Investigation (UC, CI) - Approx 1 Period

    1. In small groups students discuss what a social or environmental issue is. List some key social and environmental issues.
    2. As a class combine these small group discussions and develop definitions for 'Social Issue' and 'Environmental Issue'.

Lotus Blossom Diagram

      • What is the social or environmental issue that the artist wants us to think about?
      • How do you know this?
      • How has the artist communicated their ideas about this issue?
      Remind students that the answers to these questions will often come from the main branches of the Lotus Blossom Diagram (see

'Pisupo lua afe' (Corned beef 2000): A comment on imported goods

  1. Each group reports back to the class, outlining the key features of their asset, and explaining what they think the social or environmental issue the artist is commenting on is.

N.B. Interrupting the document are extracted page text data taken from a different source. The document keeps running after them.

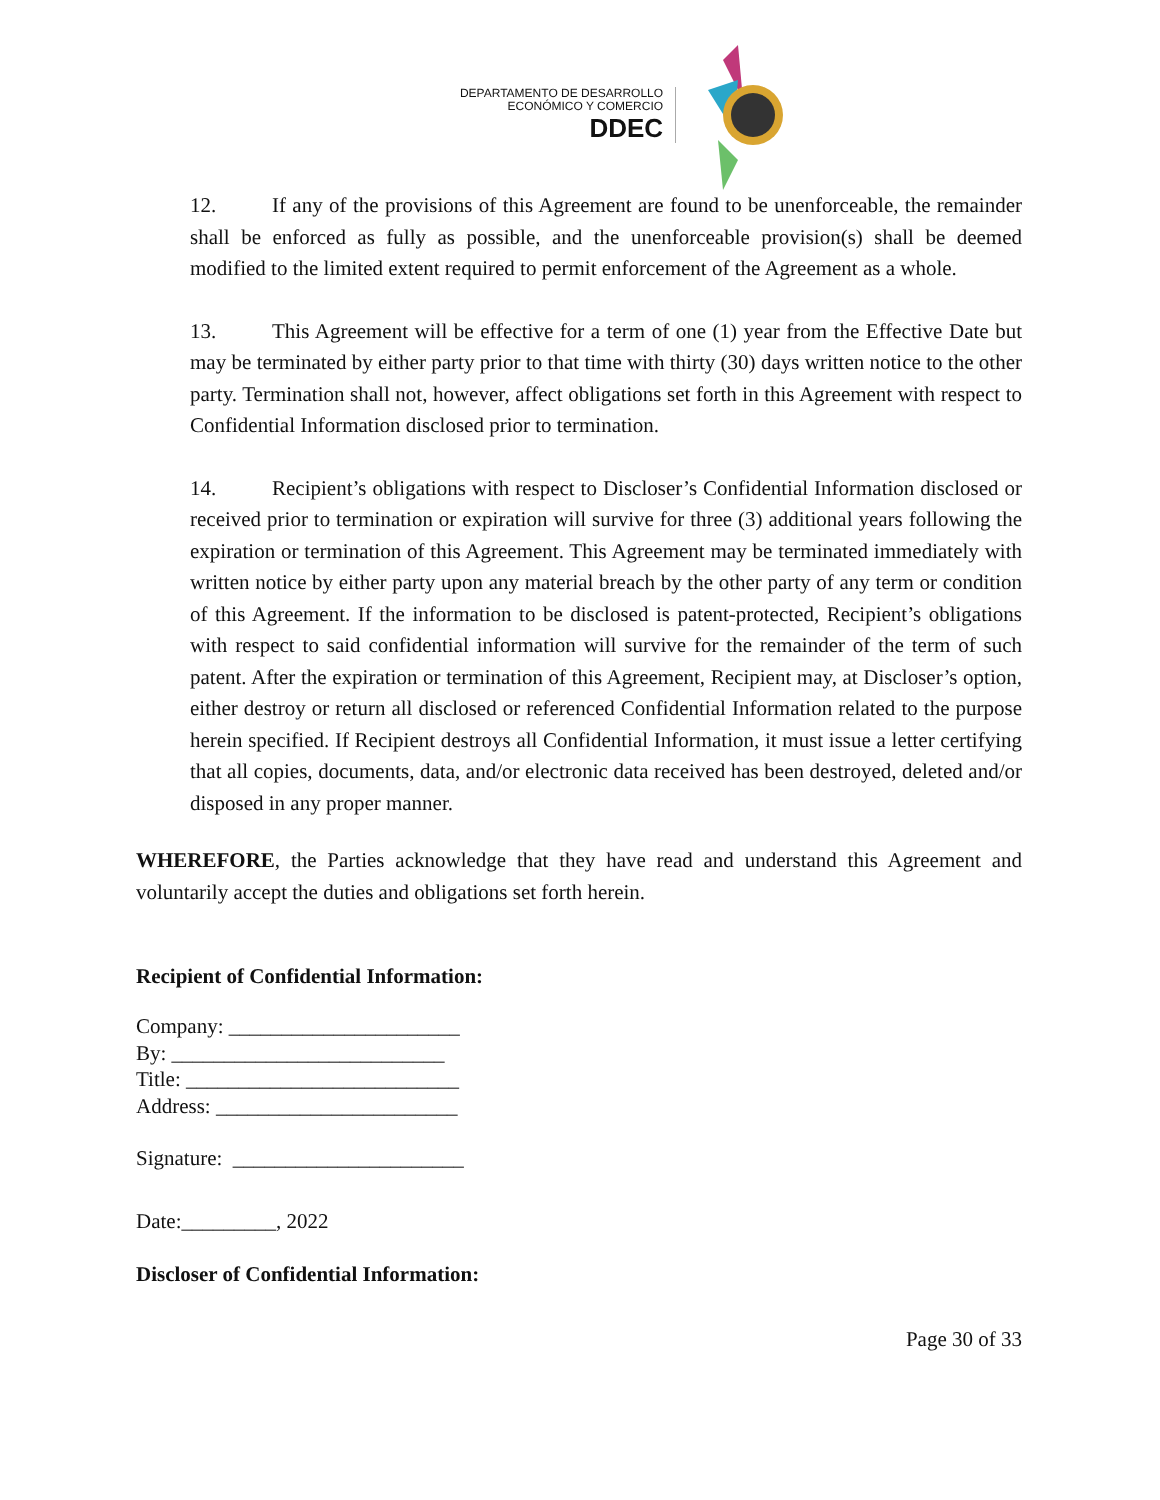DEPARTAMENTO DE DESARROLLO
ECONÓMICO Y COMERCIO
DDEC
12. If any of the provisions of this Agreement are found to be unenforceable, the remainder shall be enforced as fully as possible, and the unenforceable provision(s) shall be deemed modified to the limited extent required to permit enforcement of the Agreement as a whole.
13. This Agreement will be effective for a term of one (1) year from the Effective Date but may be terminated by either party prior to that time with thirty (30) days written notice to the other party. Termination shall not, however, affect obligations set forth in this Agreement with respect to Confidential Information disclosed prior to termination.
14. Recipient’s obligations with respect to Discloser’s Confidential Information disclosed or received prior to termination or expiration will survive for three (3) additional years following the expiration or termination of this Agreement. This Agreement may be terminated immediately with written notice by either party upon any material breach by the other party of any term or condition of this Agreement. If the information to be disclosed is patent-protected, Recipient’s obligations with respect to said confidential information will survive for the remainder of the term of such patent. After the expiration or termination of this Agreement, Recipient may, at Discloser’s option, either destroy or return all disclosed or referenced Confidential Information related to the purpose herein specified. If Recipient destroys all Confidential Information, it must issue a letter certifying that all copies, documents, data, and/or electronic data received has been destroyed, deleted and/or disposed in any proper manner.
WHEREFORE, the Parties acknowledge that they have read and understand this Agreement and voluntarily accept the duties and obligations set forth herein.
Recipient of Confidential Information:
Company: ______________________
By: __________________________
Title: __________________________
Address: _______________________
Signature: ______________________
Date:_________, 2022
Discloser of Confidential Information:
Page 30 of 33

Note: It is important that all students are familiar with Michel Tuffery's work 'Pisupo lua afe' (Corned beef 2000) . This will be a key conceptual reference point in their generation of ideas for their own works. The resource 'Pisupo lua afe' (Corned beef 2000): A comment on imported goods may assist with this. It will also be useful for students to relate the Tuffery work 'Asiasi II' to 'Pisupo lua afe' (Corned beef 2000).

Producing the art works - Approx 8 Periods

  1. In pairs students brainstorm 'What are some environmental or social issues that we could make art works about?' They may want to refer to the list from the start of the previous lesson. Issues could include:
    • Obesity
    • Pollution of a local waterway
    • Tagging in your neighbourhood
    • Foetal Alcohol Syndrome
     
  2. Each pair joins with two other pairs to make a larger list of issues.
  3. Individually, working from the ideas that their group has listed, students produce an art work that comments on a specific social or environmental issue. The art work should feature found material - in the style of 'Asiasi II' or 'Pisupo lua afe' (Corned beef 2000) .
    • Decide on the issue that will be the focus of the art work
    • Produce drawings of three different ideas for art works that comment on this issue (some ideas could include: A chip packet collage commenting on obesity; a plastic greenhouse commenting on global warming; a foetus surrounded by bottle tops)
    • Select the best of these ideas and refine it (this could include combining the most successful elements of their three ideas)
    • Produce the final art work
      • Students will need to source their own found materials for the making of the art work. Many of these could be collected from around home and school. Teachers may want to provide a range of recycled items - bottles, food wrapping, magazines and newspapers etc.
      • Fabrication skills and materials required to assemble the art work will be dependent upon the nature of the work itself. Teachers should assist students to find assembly methods that are most suitable to the students' ability and available materials.
       
     
  4. Students complete the peer assessment sheet and hand in work.